Le riflessioni che precedono riguardanti l’applicazione delle regole dell’equilibrio di bilancio e i loro effetti in materia sanitaria da parte del legislatore e della Corte costituzionale mostrano le involuzioni della forma di Stato sociale, per effetto di fattori endogeni ed esogeni all’ordinamento costituzionale. La presenza di un obbligo costituzionale stringente qual è quello del “pareggio di bilancio”, infatti, rappresenta un vincolo al governo dei conti pubblici secondo la prospettiva europea che impone al legislatore politiche restrittive e richiede al giudice delle leggi la censura di ogni intervento contrario a questo principio, anche se migliorativo per i cittadini. La primazia della stabilità della finanza pubblica introduce nella Carta un vero e proprio modello economico innovando profondamente l’impianto costituzionale. Per espressa scelta dei Costituenti, infatti, il paradigma economico era stato tenuto fuori dalla Costituzione, secondo un impianto che poneva insieme i diritti, i poteri e le scelte economiche in una visione unitaria e dialettica (secondo gli insegnamenti di Fraenkel) tesa a salvaguardare il valore supremo della dignità della persona e dell’eguaglianza sostanziale tra i cittadini (Luciani, 2013). La struttura costituzionale originaria, traduce la forma di Stato sociale scritta nella Costituzione e appare profondamente diversa – a tratti inconciliabile – con il modello europeo che è più rigido e orientato alla salvaguardia di un paradigma economico sancito, questa volta si, nei Trattati (Maestro Buelga, 2010; Giubboni, 2012). Nella prospettiva dell’Ue i diritti sociali, tra cui il diritto alla salute, rischiano di essere letti non più come fondamentali diritti di prestazione in chiave redistributiva ma come un valore economico di mercato da trattare alla luce del rispetto della concorrenza e del divieto di aiuti di Stato e l’introduzione del principio del pareggio di bilancio nelle Costituzioni è un baluardo di questo modello (F. Bilancia, 2014).

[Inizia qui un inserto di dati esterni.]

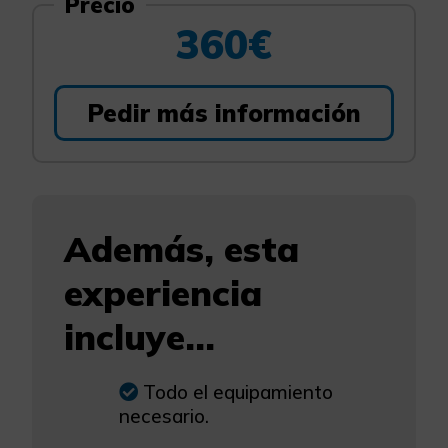
Precio
360€
Pedir más información
Además, esta
experiencia
incluye...
Todo el equipamiento
necesario.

Ci si chiede quale possa essere la via di uscita per assicurare al contempo il rispetto dei principi costituzionali della finanza sana e del rigore nella tutela del diritto sociale alla salute, nel contesto del processo di integrazione europea. La sola prospettiva possibile è quella di considerare l’attuale momento storico come una fase di passaggio cruciale in cui ripensare le ragioni della convivenza all’interno dell’Ue, contrapponendo al tecnicismo governativo dell’Unione i principi delle tradizioni costituzionali tra i quali deve emergere la tutela dei diritti sociali fondamentali e la riduzione delle diseguaglianze, per recuperare un’identità europea basata su valori veramente condivisi (come segnalato anche da Rodano sul Menabò di Etica e Economia).